# My NEW black orchid CT pair!!



## mernincrazy8525 (Feb 28, 2011)

just got these guys from aquabid. beautiful fish but are a bit stressed from travel so here you go.
















and there is one more female. will get pics of her when she settles.


----------



## mernincrazy8525 (Feb 28, 2011)

here is the other female. she is a dark blue that carries, black orchid geno, and melano geno.


----------



## Sweeda88 (Dec 6, 2010)

No pictures are showing at all.


----------



## mernincrazy8525 (Feb 28, 2011)

oh I can see them. How do I fix it???


----------



## Luimeril (Dec 29, 2010)

o.o did you get them from hopdiggity? i know they had about three pairs, and i was oogling two. xD


----------



## mernincrazy8525 (Feb 28, 2011)

no I got them from Chard56 or Richard. But I was debating whether to get hopdiggity's or richards but i had some sent from richard but they died. and I personally like richards bettas better!


----------



## Luimeril (Dec 29, 2010)

aahh. he has a really cute DT female i like. he does have some beautiful bettas, doesn't he?


----------



## mernincrazy8525 (Feb 28, 2011)

ya i like that they are cheap and still beautiful. Perfect for a first year breeder like me!


----------



## mernincrazy8525 (Feb 28, 2011)

I named the first female Hecate, the male Hades, and the second female Artemis.


----------



## Sweeda88 (Dec 6, 2010)

GRR! I have no idea why I can't see them!


----------



## Arashi Takamine (Mar 3, 2011)

I can't see them either. Maybe it's the format? (D'aww..I wanna look!)


----------



## scootshoot (Oct 11, 2010)

Hmm, same, nada pic


----------



## YoshesMom (Mar 15, 2011)
┄┄┄┄┄┄┄┄┄┄
**Goals**.
A. In the betta forum thread, what names did mernincrazy8525 give the male and the two females?
B. Carry the betta forum thread forward from its final line.

**Records from a spatial question set**.
┄┄┄┄┄┄┄┄┄┄
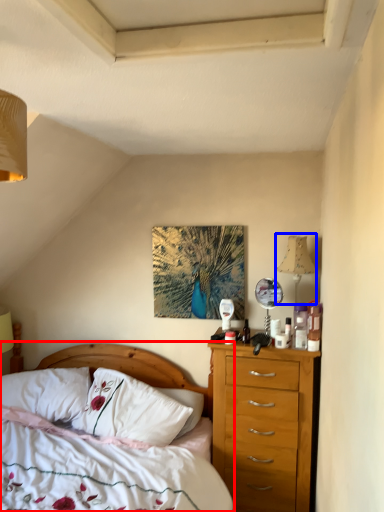
Question: Which object appears closest to the camera in this image, bed (highlighted by a red box) or lamp (highlighted by a blue box)?

Choices:
 (A) bed
 (B) lamp

Answer: (A)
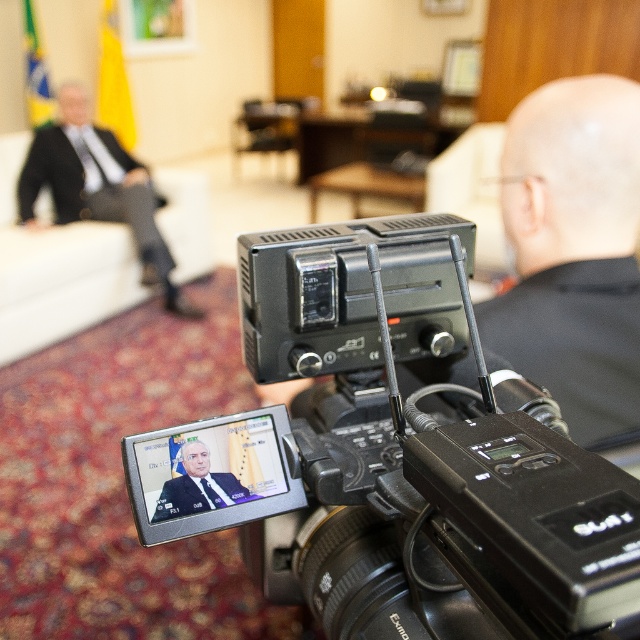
┄┄┄┄┄┄┄┄┄┄
**Answers by task**.
A. The first female is Hecate, the male is Hades, and the second female is Artemis.

B.
cant see em here


----------



## Malvolti (Nov 15, 2010)

The reason nobody can see them is they are linked directly form a gmail account (or so the link appears) which is a secure site. Only the OPs IP has permission to see them. 

The best thing to do is save them to your hard drive and re-upload them to a public album here attached to your account, you can create albums through your user CP. Then just re-post with the new links.


----------



## mernincrazy8525 (Feb 28, 2011)




----------



## mernincrazy8525 (Feb 28, 2011)




----------



## mernincrazy8525 (Feb 28, 2011)




----------



## YoshesMom (Mar 15, 2011)

ohhh i love the 2nd pic of the ct male really pretty I think my melano double tail is turning into/ trying to be a black orchid


----------



## Gizmothefreaky (Apr 10, 2011)

Oooh, i have never been able to find black ones where i live, i know you got them online, but i prefer to buy local so i can see what i am getting for sure before i get it. (i have had bad experiences buying online) 

You are very lucky.


----------



## LolaQuigs (Mar 28, 2010)

Pretty fish, I love black orchids. There is one at my LFS that is so tempting....


----------



## mernincrazy8525 (Feb 28, 2011)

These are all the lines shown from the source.